The issues become distinctly more problematic if we entail the further assumption that "all" gene sequences in a particular given chromosome are related by one and the same tree. This assumption is inherent to the concept that there is a single tree of life by which all things are related and that all we need to do is to identify its topology. But many evolutionary mechanisms that affect the evolution of genes are known, which are fundamentally not depictable as strictly bifurcating trees. The 4 most prominent and mechanistically best understood examples of non–treelike evolutionary processes include 1) hybridization events, as are common among flowering plants (fps); 2) gene transfers from organelle genomes in the endosymbiotic origin of organelles; 3) lineage sorting, which occurs when gene trees differ from species trees because of coalescence events occurring in a different order than speciation events (as described in e.g., Rosenberg 2002; Degnan and Salter 2005); and 4) lateral gene transfer among prokaryotic chromosomes, as mediated by 4a) transduction via phages, 4b) transformation in the case of naturally competent bacteria such as Haemophilus influenzae, and 4c) conjugation via plasmids, as any hospital that uses antibiotics can attest. Treelike or not, all these processes do fit within the more general mechanism of descent with modification.

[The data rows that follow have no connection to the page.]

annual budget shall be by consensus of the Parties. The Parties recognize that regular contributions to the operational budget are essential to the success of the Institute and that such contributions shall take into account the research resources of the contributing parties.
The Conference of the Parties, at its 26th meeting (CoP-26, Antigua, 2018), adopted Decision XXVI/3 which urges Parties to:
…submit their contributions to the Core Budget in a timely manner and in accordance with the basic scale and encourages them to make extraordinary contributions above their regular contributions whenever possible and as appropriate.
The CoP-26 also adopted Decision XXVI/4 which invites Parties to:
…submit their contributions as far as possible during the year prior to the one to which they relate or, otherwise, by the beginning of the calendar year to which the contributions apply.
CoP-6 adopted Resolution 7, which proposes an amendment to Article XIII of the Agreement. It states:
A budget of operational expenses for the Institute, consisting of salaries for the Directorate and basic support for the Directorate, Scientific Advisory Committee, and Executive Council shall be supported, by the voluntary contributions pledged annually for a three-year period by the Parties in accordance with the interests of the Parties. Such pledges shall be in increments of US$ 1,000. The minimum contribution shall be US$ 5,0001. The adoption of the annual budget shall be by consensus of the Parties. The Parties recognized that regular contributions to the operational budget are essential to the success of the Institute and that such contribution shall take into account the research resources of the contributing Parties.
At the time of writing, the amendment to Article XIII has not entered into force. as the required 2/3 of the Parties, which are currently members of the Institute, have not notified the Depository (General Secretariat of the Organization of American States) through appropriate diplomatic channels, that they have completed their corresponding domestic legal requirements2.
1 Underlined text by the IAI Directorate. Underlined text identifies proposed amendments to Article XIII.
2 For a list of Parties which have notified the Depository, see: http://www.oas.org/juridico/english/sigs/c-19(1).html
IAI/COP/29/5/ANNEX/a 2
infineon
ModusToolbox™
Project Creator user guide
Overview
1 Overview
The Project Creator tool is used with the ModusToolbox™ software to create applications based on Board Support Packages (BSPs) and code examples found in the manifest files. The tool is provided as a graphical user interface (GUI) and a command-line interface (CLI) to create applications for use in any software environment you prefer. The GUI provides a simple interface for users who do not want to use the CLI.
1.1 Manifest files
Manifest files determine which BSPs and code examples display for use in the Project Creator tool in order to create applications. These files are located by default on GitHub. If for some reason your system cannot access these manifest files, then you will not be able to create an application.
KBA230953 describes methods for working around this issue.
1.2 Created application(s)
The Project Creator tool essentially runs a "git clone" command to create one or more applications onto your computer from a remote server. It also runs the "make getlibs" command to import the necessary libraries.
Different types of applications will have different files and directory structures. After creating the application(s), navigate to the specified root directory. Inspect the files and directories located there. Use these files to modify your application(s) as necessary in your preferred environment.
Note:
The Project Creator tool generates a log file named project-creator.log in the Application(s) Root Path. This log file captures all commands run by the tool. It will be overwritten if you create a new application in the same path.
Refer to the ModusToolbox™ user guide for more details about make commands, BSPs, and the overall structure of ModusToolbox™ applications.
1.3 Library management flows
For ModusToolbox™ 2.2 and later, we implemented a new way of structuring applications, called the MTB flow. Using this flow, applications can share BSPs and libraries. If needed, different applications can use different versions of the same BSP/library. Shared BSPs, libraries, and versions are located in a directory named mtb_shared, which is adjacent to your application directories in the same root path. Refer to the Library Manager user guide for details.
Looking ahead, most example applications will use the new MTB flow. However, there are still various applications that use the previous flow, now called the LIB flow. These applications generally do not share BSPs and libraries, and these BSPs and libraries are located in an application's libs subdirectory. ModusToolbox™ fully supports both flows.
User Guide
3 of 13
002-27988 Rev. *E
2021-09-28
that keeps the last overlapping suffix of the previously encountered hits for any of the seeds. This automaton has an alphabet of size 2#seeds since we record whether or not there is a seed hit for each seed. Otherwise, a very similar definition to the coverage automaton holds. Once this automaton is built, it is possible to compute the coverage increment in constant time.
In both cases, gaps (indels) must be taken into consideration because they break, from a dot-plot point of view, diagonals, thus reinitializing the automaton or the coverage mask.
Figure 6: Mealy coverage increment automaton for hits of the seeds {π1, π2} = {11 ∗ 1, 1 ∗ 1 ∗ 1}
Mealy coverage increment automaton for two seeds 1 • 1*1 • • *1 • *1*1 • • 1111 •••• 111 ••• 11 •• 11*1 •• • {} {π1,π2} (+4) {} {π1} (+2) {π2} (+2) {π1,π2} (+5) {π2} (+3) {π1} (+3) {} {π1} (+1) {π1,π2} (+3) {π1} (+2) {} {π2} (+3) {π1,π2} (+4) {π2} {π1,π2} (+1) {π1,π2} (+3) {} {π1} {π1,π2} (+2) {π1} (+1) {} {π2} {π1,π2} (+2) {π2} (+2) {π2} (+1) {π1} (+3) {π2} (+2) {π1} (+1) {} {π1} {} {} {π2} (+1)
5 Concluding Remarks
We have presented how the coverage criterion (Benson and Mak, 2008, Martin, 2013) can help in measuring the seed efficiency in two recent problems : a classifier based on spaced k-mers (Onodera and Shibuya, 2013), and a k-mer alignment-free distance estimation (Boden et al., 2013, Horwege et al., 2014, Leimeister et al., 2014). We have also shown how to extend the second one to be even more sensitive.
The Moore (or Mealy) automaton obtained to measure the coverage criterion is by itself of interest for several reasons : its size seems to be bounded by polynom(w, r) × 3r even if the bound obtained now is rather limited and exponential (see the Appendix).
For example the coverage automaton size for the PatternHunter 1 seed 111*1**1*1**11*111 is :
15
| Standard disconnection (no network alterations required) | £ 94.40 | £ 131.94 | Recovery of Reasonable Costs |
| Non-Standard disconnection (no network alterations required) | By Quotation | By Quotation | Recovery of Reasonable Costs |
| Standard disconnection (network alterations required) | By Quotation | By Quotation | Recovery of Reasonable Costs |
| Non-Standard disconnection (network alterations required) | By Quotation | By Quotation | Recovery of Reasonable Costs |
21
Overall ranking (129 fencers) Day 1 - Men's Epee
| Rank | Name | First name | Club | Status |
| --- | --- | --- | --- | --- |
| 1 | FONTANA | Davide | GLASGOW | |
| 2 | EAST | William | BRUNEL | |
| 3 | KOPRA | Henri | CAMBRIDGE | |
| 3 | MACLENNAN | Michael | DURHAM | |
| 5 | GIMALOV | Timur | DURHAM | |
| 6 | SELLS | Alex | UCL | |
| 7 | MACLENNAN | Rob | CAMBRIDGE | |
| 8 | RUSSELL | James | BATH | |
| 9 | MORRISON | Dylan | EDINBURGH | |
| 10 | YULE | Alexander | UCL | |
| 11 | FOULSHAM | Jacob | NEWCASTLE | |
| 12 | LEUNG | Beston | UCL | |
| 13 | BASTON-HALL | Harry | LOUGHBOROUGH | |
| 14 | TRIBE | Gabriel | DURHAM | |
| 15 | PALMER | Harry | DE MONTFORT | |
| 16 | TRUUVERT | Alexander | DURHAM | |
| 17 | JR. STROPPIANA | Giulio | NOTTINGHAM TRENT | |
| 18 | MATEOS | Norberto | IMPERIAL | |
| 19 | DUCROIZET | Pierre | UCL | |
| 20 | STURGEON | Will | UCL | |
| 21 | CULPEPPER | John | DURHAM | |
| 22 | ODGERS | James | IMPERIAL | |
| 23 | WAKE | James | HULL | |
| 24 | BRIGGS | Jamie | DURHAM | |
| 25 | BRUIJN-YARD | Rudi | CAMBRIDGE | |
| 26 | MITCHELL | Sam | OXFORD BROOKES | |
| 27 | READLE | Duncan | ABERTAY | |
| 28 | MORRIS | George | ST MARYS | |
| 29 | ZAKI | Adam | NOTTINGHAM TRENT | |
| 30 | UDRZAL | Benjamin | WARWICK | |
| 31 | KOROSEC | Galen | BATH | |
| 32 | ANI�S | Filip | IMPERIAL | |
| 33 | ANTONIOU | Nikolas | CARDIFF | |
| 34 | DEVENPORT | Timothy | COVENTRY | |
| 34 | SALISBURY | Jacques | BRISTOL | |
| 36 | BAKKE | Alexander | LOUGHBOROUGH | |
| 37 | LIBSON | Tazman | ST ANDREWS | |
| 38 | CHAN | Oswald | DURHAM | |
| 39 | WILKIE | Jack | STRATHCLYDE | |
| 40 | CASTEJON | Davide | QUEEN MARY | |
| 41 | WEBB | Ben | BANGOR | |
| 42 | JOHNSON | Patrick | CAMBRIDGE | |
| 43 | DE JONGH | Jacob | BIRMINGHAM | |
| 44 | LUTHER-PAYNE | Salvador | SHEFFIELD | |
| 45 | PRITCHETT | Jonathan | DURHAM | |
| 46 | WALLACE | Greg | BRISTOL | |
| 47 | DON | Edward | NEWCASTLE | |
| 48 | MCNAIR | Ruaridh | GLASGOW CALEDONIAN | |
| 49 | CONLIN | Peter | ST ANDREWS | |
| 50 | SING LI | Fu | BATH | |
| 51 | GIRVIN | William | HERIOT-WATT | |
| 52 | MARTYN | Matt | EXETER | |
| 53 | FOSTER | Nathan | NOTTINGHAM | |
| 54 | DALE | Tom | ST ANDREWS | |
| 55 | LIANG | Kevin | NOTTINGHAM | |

In the age of genomes and phylogenomics, where gene trees are produced on an industrial scale, we often find discrepancies between trees produced for a collection of genes within a particular set of chromosomes. It has become quite popular to infer a prevalence of lateral gene transfer or other non–treelike biological process as the cause of such differences. However, from the mathematical standpoint the issue might more readily be formulated as, "How likely is it that we will infer the same tree, or even similar trees, for 2 genes from the same set of organisms even if we know exactly how molecules are evolving?" Even when the true tree and the true model of sequence evolution is known, as in computer simulated data, it is very difficult to infer the true tree for moderately diverged genes (Nei 1996; Penny et al. 2001), and only with such "perfect" data can we begin to feel how well or how poorly methods of phylogenetic inference actually perform with distantly related taxa. If our goal is to learn something about the evolutionary past from gene sequence data, we need to better understand the relationship between the data that we observe and the trees that are inferred from them. That means that there is a need to understand not only the site patterns that will fit onto a binary tree, but also those that will not (i.e., conflicting data). Networks, Lento plots, and TT plots are steps in that direction.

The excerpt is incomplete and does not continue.